1.2.2. Temel Antlaşmalar 1. Maastricht Antlaşması

1.2.2.4. Temel Haklar Şartı

1950’li yıllarda başarısızlıkla sonuçlanan Avrupa Siyasi Topluluğu girişiminde(dpt.gov.tr, 2005b), temel haklarla ilgili olarak 4 Kasım 1950’de Roma’da imzalanan İnsan Hakları ve Temel Özgürlüklerin Korunmasına Dair Avrupa Sözleşmesi’ne atıf yapan bir bölüm öngörüldüğü halde(Karluk, 2005:1090) Avrupa Topluluğu Kurucu Antlaşmaları’nda temel hakları ilgilendiren düzenlemeler yer almamıştır(dpt.gov.tr, 2005b).Bu nedenlerden dolayı Avrupa Toplulukları’nın ilk yıllarını müteakiben, Topluluk kurumları sahibi oldukları geniş yetkileri kullanırken, bireylerin temel haklarını ihlal edebilecekleri gerekçesiyle, Toplulukların temel insan hakları konusunda uymak zorunda olacağı net kurallar getirilmesi fikri güç kazanmıştır(Karluk, 2005:1090).

Bu gelişmeler sonucunda, ilk kez ATAD’ın 1960’lı yılların sonundan itibaren geliştirdiği içtihat hukukuyla tanınan ve 5 Nisan 1977’de Konsey, Komisyon ve Avrupa Parlamentosu tarafından kabul edilen ortak bir bildiriyle siyasi kurumlarca da tanınan(dpt.gov.tr, 2005b) temel haklar, 1992’de imzalanan Avrupa Birliği Antlaşması ile antlaşma metnine girmiş(Karluk, 2005:1090) fakat antlaşmada “bir haklar manzumesi” (dpt.gov.tr, 2005b) yer almamıştır.

3-4 Haziran 1999 tarihleri arasında gerçekleştirilen(Karluk, 2005:285) Köln Zirvesi Sonuç Bildirisi’nde Avrupa Birliği Konseyi tarafından alınan ve

İnsan haklarına saygının Avrupa Birliği’nin kurucu ilkelerinden biri ve Birliğin meşruiyetinin vazgeçilmez şartı olduğunu; ATAD içtihadında da görüldüğü gibi, Birliğin insan haklarına saygı ile yükümlü bulunduğunu ve şu aşamada hakların kapsamını ve büyük önemini Birlik vatandaşlarının gözü önünde vurgulamak amacıyla bir temel haklar Şartı düzenlemenin gerekli olduğunu(Türkmen, 2003:152)

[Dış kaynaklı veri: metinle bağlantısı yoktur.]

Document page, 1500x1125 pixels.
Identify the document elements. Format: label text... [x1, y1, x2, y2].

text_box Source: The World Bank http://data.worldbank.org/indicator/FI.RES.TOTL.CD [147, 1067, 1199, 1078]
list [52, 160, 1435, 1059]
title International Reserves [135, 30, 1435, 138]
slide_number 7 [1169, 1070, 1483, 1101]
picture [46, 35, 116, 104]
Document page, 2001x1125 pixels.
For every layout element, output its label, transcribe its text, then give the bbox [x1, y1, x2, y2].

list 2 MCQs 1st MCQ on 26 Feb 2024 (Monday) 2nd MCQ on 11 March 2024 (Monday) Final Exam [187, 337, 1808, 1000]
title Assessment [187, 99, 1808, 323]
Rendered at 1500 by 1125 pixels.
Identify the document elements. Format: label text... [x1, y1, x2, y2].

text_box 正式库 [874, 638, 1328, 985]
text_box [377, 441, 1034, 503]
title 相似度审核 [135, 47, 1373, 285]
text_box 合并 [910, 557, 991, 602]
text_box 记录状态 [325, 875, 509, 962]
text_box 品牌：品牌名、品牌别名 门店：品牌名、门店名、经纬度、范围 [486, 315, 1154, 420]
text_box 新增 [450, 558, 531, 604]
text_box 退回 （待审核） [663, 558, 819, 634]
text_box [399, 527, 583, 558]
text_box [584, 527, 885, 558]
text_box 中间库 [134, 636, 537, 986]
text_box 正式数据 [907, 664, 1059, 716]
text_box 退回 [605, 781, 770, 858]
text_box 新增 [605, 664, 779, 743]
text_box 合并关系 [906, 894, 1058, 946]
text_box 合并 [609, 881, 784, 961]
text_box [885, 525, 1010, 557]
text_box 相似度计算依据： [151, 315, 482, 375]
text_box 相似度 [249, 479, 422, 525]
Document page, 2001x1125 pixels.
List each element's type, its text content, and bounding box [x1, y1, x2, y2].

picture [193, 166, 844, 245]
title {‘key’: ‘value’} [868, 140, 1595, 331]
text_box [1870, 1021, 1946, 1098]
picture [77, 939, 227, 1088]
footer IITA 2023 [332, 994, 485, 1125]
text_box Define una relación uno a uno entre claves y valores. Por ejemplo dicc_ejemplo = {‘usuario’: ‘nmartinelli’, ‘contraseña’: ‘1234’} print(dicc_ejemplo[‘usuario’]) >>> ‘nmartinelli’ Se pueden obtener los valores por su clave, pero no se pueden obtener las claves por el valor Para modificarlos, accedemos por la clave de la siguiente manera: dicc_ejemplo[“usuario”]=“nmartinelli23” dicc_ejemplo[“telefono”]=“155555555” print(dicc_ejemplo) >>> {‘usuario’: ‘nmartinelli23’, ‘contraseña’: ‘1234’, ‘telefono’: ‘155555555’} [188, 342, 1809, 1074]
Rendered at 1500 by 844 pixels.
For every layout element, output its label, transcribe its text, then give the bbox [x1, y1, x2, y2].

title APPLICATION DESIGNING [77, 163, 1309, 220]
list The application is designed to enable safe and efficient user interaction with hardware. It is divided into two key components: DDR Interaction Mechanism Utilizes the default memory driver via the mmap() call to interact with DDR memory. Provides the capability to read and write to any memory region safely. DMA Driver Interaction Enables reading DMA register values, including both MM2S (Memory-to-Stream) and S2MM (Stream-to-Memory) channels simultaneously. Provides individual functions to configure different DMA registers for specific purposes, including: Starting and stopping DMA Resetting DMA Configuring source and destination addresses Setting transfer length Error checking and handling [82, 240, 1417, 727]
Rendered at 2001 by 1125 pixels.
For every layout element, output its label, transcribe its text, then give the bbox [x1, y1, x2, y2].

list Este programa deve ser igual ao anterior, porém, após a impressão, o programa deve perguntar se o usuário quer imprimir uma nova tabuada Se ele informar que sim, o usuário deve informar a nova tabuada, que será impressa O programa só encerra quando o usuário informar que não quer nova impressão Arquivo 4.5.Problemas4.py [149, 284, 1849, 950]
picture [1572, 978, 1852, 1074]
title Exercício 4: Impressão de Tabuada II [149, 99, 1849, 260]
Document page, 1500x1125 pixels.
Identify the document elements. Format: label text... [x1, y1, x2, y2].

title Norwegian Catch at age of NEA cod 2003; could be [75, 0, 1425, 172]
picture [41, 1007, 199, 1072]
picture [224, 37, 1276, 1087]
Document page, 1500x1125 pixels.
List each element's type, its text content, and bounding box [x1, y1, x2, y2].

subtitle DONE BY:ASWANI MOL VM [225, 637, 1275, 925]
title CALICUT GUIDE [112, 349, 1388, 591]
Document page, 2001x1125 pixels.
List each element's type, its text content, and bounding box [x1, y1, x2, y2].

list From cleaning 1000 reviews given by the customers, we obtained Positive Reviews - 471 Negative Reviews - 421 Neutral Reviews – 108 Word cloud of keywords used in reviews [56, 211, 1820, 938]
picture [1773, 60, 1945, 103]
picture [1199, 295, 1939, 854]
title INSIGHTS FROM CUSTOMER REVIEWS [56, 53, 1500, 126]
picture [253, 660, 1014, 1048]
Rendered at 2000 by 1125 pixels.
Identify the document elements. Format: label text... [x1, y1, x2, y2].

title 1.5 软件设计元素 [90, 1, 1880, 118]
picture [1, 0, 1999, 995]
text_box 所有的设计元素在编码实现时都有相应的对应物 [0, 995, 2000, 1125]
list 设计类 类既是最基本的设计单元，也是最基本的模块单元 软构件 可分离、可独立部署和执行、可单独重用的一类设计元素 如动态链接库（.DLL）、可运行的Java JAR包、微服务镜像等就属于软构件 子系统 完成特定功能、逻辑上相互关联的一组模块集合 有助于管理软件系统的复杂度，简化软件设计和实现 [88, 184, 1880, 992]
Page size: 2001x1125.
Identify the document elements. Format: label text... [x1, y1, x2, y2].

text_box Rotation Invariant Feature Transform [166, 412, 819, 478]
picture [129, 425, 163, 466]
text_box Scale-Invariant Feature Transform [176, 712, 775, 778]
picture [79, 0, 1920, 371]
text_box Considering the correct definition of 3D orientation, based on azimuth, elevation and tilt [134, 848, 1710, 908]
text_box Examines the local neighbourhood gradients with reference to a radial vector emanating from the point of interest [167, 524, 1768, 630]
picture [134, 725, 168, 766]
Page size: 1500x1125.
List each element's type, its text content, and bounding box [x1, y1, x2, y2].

belirten karar yayınlanmıştır.Aynı kararda, bu şartın, özgürlük ve eşitlik haklarına ilaveten AİHS, üye devlet anayasaları ve Birliğin genel hukuk ilkelerinin içerdiği hakları, Birlik vatandaşlarının temel haklarını ve Avrupa Birliği Temel Sosyal İşçi Hakları Şartı’nın içerisindeki ekonomik ve sosyal hakları kapsayacağı da vurgulanmıştır(Türkmen, 2003:152).

Köln Zirvesi’nde varılan bu direktif gereği, 15-16 Haziran 1999’da Tampere Avrupa Birliği Konseyi Zirvesi’nde oluşturulan ve başkanlığını eski Federal Almanya Cumhurbaşkanı ve Alman Anayasa Mahkemesi eski Başkanı Roman Herzog’un yaptığı Konvansiyon tarafından, tüm toplantı ve belgelerin halka açıldığı derecede bir şeffaflık ve Uluslararası İnsan Hakları Dernekleri Federasyonu, Birleşmiş Milletler Mülteciler Yüksek Komiserliği gibi(Türkmen, 2003:153) çeşitli uluslararası örgüt, sivil toplum kuruluşları ve hatta bireylerin görüşlerinin ve eleştirilerinin dikkate alındığı benzeri görülmemiş bir doğrudan demokrasi uygulamasıyla yapılan(Türkmen, 2003:153) çalışmalar sonucunda, Avrupa Temel Haklar Şartı, 14 Kasım 2000’de Avrupa Parlamentosu’nda onaylanmasını müteakiben(Kurubaş, 2004;156) 7 Aralık 2000 tarihinde Nice Zirvesi’nde imzalanmış ve 18 Aralık 2000’de ATRG(Avrupa Toplulukları Resmi Gazetesi)’nin C serisinin 364. sayısında yayınlanmıştır(Karluk, 2005:285).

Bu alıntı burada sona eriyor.